Model Support¶
With the rapid iteration of AI Lab, we have now supported various model inference services. Here, you can see information about the supported models.
- AI Lab v0.3.0 launched model inference services, facilitating users to directly use the inference services of AI Lab without worrying about model deployment and maintenance for traditional deep learning models.
- AI Lab v0.6.0 supports the complete version of vLLM inference capabilities,
supporting many large language models such as
LLama
,Qwen
,ChatGLM
, and more.
Note
The support for inference capabilities is related to the version of AI Lab.
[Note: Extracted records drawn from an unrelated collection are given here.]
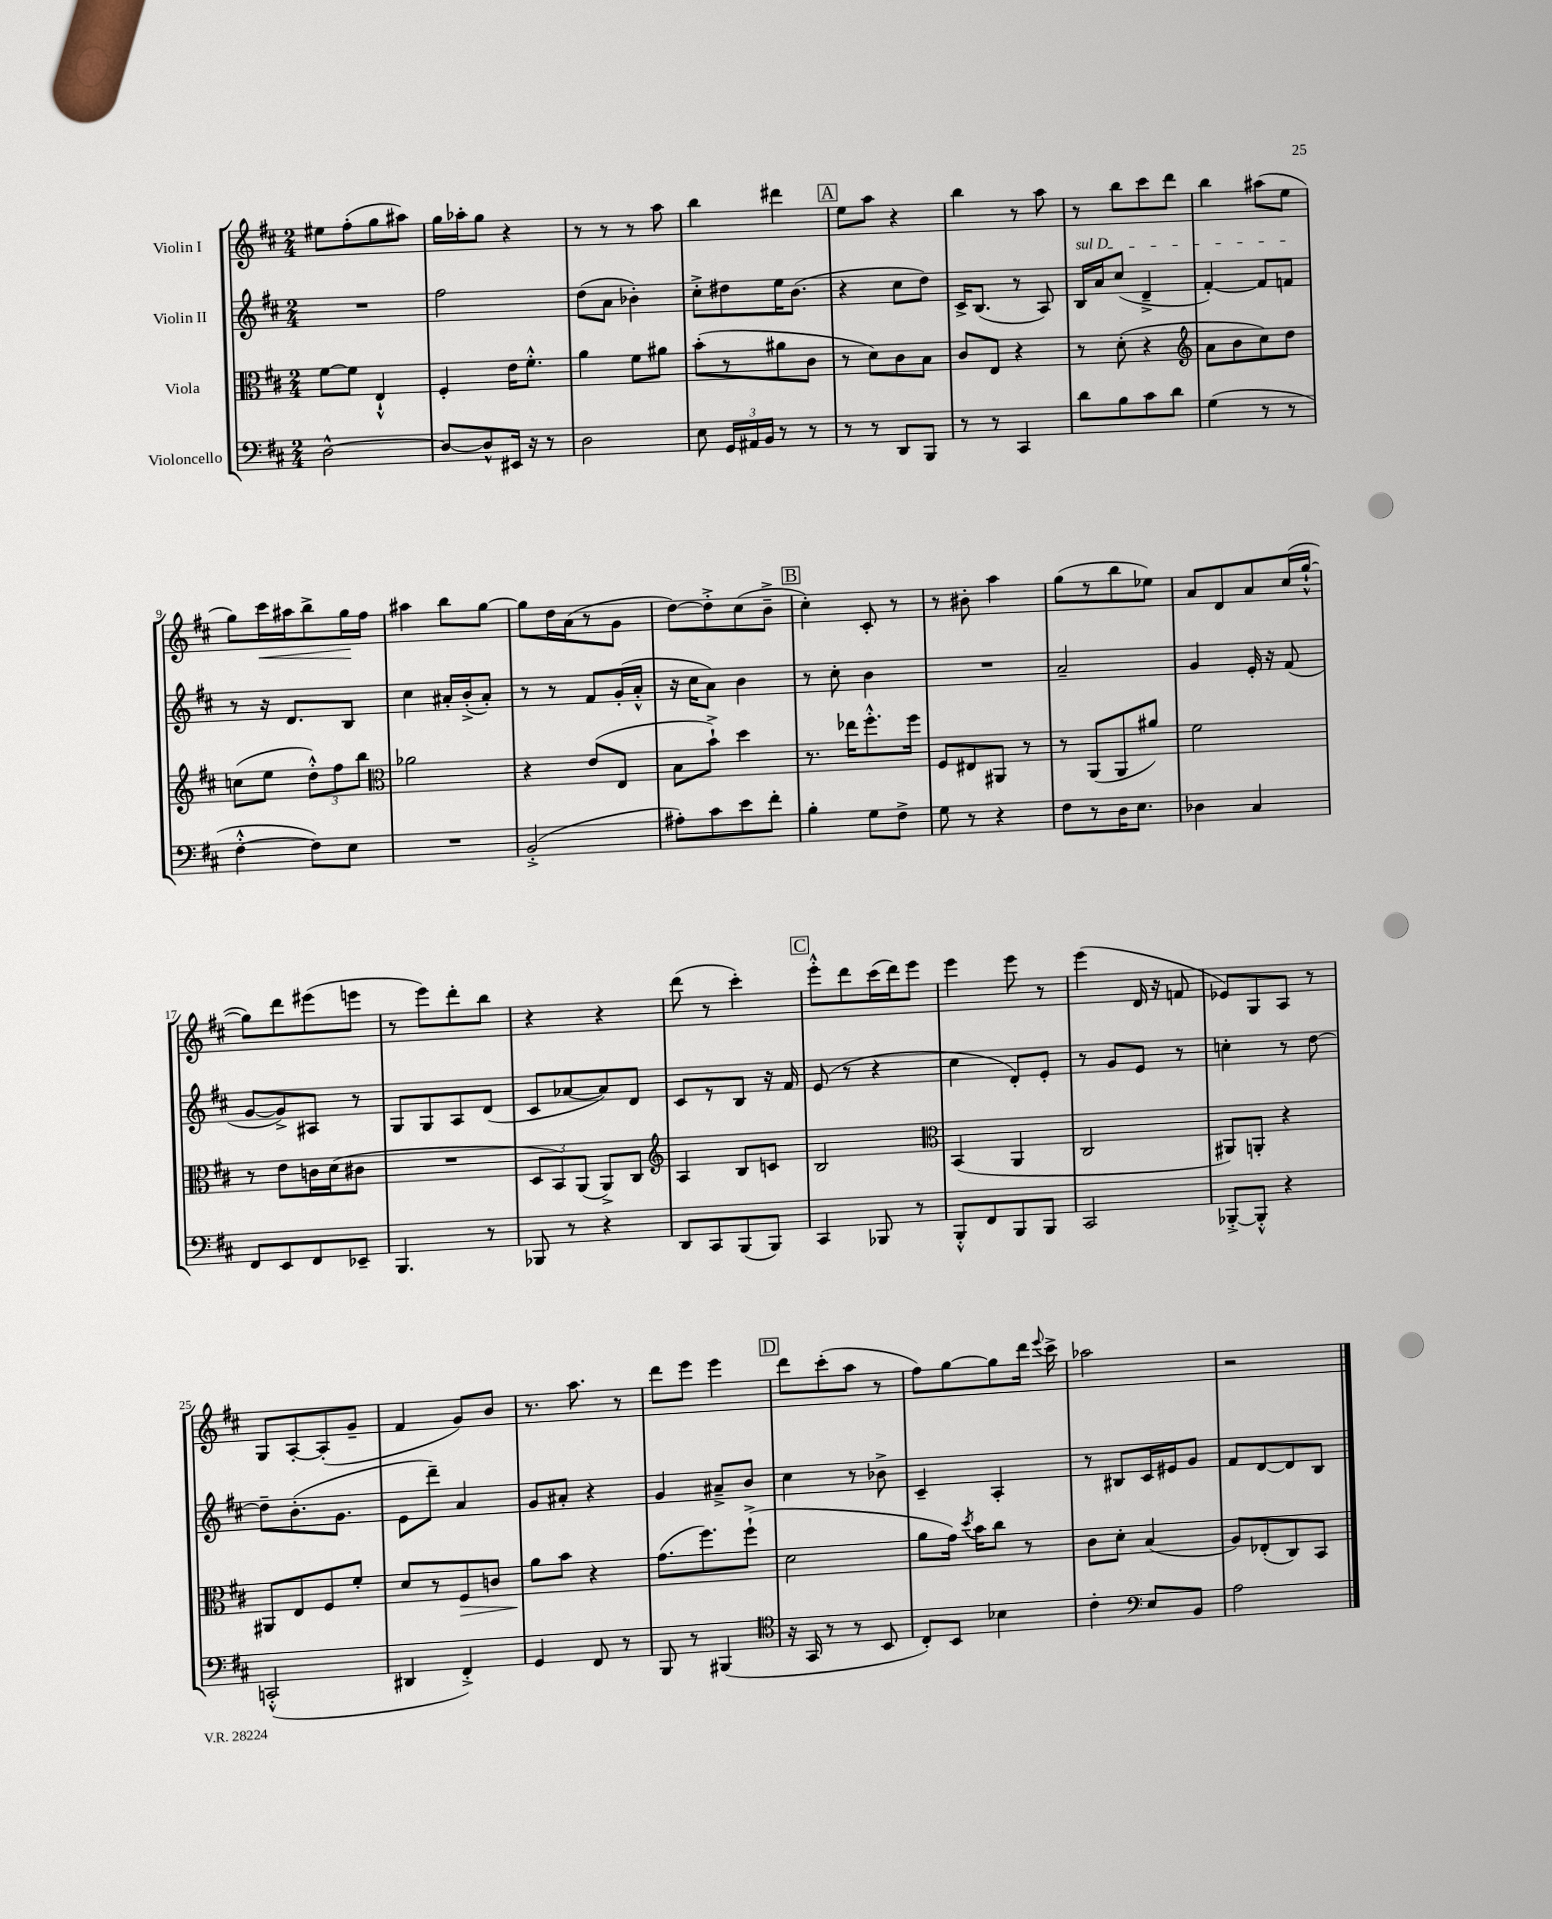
<<
\new StaffGroup <<
\new Staff = "s0" \with { instrumentName = "Violin I" } {
    \clef treble \key d \major \numericTimeSignature \time 2/4
    \autoBeamOff eis''8[ fis''8-.( g''8 ais''8]) |
    g''16[ aes''16-. g''8] r4 |
    r8 r8 r8 a''8 |
    b''4 dis'''4 |
    \mark \markup { \box "A" } e''8[ a''8] r4 |
    b''4 r8 a''8 |
    r8 b''8[ cis'''8 d'''8] |
    b''4 ais''8[( e''8] |
    g''8[) cis'''16\< ais''16 b''8-> g''16\! fis''16] |
    ais''4 b''8[ g''8]~ |
    g''8[ d''16 a'16( r8 g'8] |
    d''8[~) d''8-.-> cis''8( b'8]---> |
    \mark \markup { \box "B" } cis''4-.) cis'8-. r8 |
    r8 bis'8-. a''4 |
    g''8[( r8 b''8 ees''8]) |
    a'8[ d'8 a'8 cis''16( g''16]~-!-^ |
    g''8[) d'''8 eis'''8( e'''8] |
    r8 e'''8[) d'''8-. b''8] |
    r4 r4 |
    d'''8( r8 cis'''4-.) |
    \mark \markup { \box "C" } e'''8[-.-^ d'''8 cis'''16( d'''16) e'''8] |
    e'''4 e'''8 r8 |
    e'''4( d'16 r16 f'8 |
    ees'8[) g8 a8] r8 |
    g8[ a8~-. a8-.( g'8]-- |
    fis'4 g'8[) b'8] |
    r8. a''8. r8 |
    d'''8[ e'''8] e'''4 |
    \mark \markup { \box "D" } d'''8[ cis'''8-.( a''8] r8 |
    fis''8[) g''8~ g''8 d'''16] \appoggiatura { e'''8 } cis'''16-> |
    aes''2 |
    r2 \bar "|." |
}
\new Staff = "s1" \with { instrumentName = "Violin II" } {
    \clef treble \key d \major \numericTimeSignature \time 2/4
    \autoBeamOff R2 |
    fis''2 |
    d''8[( a'8] bes'4-.) |
    cis''8[-.-> dis''8 e''16 b'8.]( |
    \mark \markup { \box "A" } r4 cis''8[ d''8]) |
    cis'16[-> b8.]( r8 a8) |
    \once \override TextSpanner.bound-details.left.text = \markup { \italic "sul D" } b16[\startTextSpan a'16 cis''8]( d'4---> |
    fis'4~-.) fis'8[ f'8]\stopTextSpan |
    r8 r16 d'8.[ b8] |
    cis''4 ais'16[-. b'16-.->( ais'8]-.) |
    r8 r8 fis'8[ g'16-.( a'16]-.-^ |
    r16 cis''16[ a'8]) b'4 |
    \mark \markup { \box "B" } r8 cis''8-. b'4 |
    R2 |
    a'2-- |
    g'4 e'16-. r16 fis'8( |
    g'8[~ g'8->) ais8] r8 |
    g8[ g8 a8 d'8]( |
    cis'8[ aes'8~ aes'8) d'8] |
    cis'8[ r8 b8] r16 fis'16 |
    \mark \markup { \box "C" } e'8( r8 r4 |
    cis''4 d'8[-.) e'8]-. |
    r8 g'8[ e'8] r8 |
    c''4-. r8 d''8~ |
    d''8[-- b'8.-.( g'8.] |
    e'8[ d'''8]--) a'4 |
    g'8[ ais'8]-. r4 |
    g'4 ais'8[---> b'8] |
    \mark \markup { \box "D" } cis''4 r8 bes'8-> |
    cis'4-- a4-. |
    r8 bis8[ cis'16 eis'16 g'8] |
    fis'8[ d'8~ d'8 b8] \bar "|." |
}
\new Staff = "s2" \with { instrumentName = "Viola" } {
    \clef alto \key d \major \numericTimeSignature \time 2/4
    \autoBeamOff fis'8[~ fis'8] e4-!-^ |
    fis4-. e'16[ fis'8.]-.-^ |
    a'4 fis'8[ ais'8] |
    b'8[-.( r8 ais'8 cis'8] |
    \mark \markup { \box "A" } r8 d'8[) cis'8 b8] |
    cis'8[ e8] r4 |
    r8 d'8-.( r4 |
    \clef treble a'8[ b'8 cis''8) d''8] |
    c''8[( e''8] \tuplet 3/2 { d''8[-.-^) fis''8 b''8] } |
    \clef alto aes'2 |
    r4 e'8[( e8] |
    b8[ b'8]-!->) d''4 |
    \mark \markup { \box "B" } r8. ees''16[ fis''8.-.-^ fis''16] |
    fis8[ eis8 ais,8] r8 |
    r8 a,8[( a,8 ais'8]) |
    fis'2 |
    r8 e'8[ c'16 d'16( cis'8] |
    R2 |
    \tuplet 3/2 { d8[ b,8) a,8]( } a,8[->) cis8] |
    \clef treble a4 b8[ c'8] |
    \mark \markup { \box "C" } b2 |
    \clef alto b,4( a,4 |
    cis2 |
    ais,8[) a,8]-. r4 |
    ais,8[ e8 fis8 fis'8]-. |
    d'8[ r8 fis8\> c'8] |
    a'8[\! b'8] r4 |
    g'8.[( fis''8.) fis''8]-!->( |
    \mark \markup { \box "D" } d'2 |
    a'8[ g'16]) \acciaccatura { d''8 } b'16[ cis''8] r8 |
    cis'8[ d'8]-. b4( |
    a8[) ees8-.( cis8) b,8] \bar "|." |
}
\new Staff = "s3" \with { instrumentName = "Violoncello" } {
    \clef bass \key d \major \numericTimeSignature \time 2/4
    \autoBeamOff d2~-^ |
    d8[~ d8-^ eis,16] r16 r8 |
    d2 |
    e8 \tuplet 3/2 { g,16[ ais,16 b,16] } r8 r8 |
    \mark \markup { \box "A" } r8 r8 d,8[ b,,8] |
    r8 r8 cis,4 |
    d'8[ b8 cis'8 d'8] |
    g4( r8 r8 |
    fis4~-.-^ fis8[) e8] |
    R2 |
    b,2-.->( |
    ais8[-.) cis'8 e'8 fis'8]-. |
    \mark \markup { \box "B" } b4-. g8[ fis8]-> |
    g8 r8 r4 |
    fis8[ r8 d16 e8.] |
    des4 cis4 |
    fis,8[ e,8 fis,8 ees,8]-- |
    b,,4. r8 |
    bes,,8 r8 r4 |
    d,8[ cis,8 b,,8( b,,8]) |
    \mark \markup { \box "C" } cis,4 bes,,8 r8 |
    b,,8[-.-^ fis,8 b,,8 b,,8] |
    cis,2 |
    bes,,8[~-.-> bes,,8]-.-^ r4 |
    c,2-.-^( |
    dis,4 fis,4-.->) |
    g,4 fis,8 r8 |
    b,,8 r8 bis,,4( |
    \mark \markup { \box "D" } \clef tenor r16 g,16 r8 r8 b,8 |
    cis8[-.) b,8] bes4 |
    cis'4-. \clef bass e8[ b,8] |
    a2 \bar "|." |
}
>>
>>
You can use GPU types that have been verified by AI platform in AI Lab. For more details, refer to the GPU Support Matrix.
Triton Inference Server¶
Through the Triton Inference Server, traditional deep learning models can be well supported. Currently, AI Lab supports mainstream inference backend services:
Backend | Supported Model Formats | Description |
---|---|---|
pytorch | TorchScript, PyTorch 2.0 formats | triton-inference-server/pytorch_backend |
tensorflow | TensorFlow 2.x | triton-inference-server/tensorflow_backend |
vLLM (Deprecated) | TensorFlow 2.x | triton-inference-server/tensorflow_backend |
Danger
The use of Triton's Backend vLLM method has been deprecated. It is recommended to use the latest support for vLLM to deploy your large language models.
vLLM¶
With vLLM, we can quickly use large language models. Here,
you can see the list of models we support, which generally aligns with the vLLM Support Models
.
- HuggingFace Models: We support most of HuggingFace's models. You can see more models at the HuggingFace Model Hub.
- The vLLM Supported Models list includes supported large language models and vision-language models.
- Models fine-tuned using the vLLM support framework.
New Features of vLLM¶
Currently, AI Lab also supports some new features when using vLLM as an inference tool:
- Enable
Lora Adapter
to optimize model inference services during inference. - Provide a compatible
OpenAPI
interface withOpenAI
, making it easy for users to switch to local inference services at a low cost and quickly transition.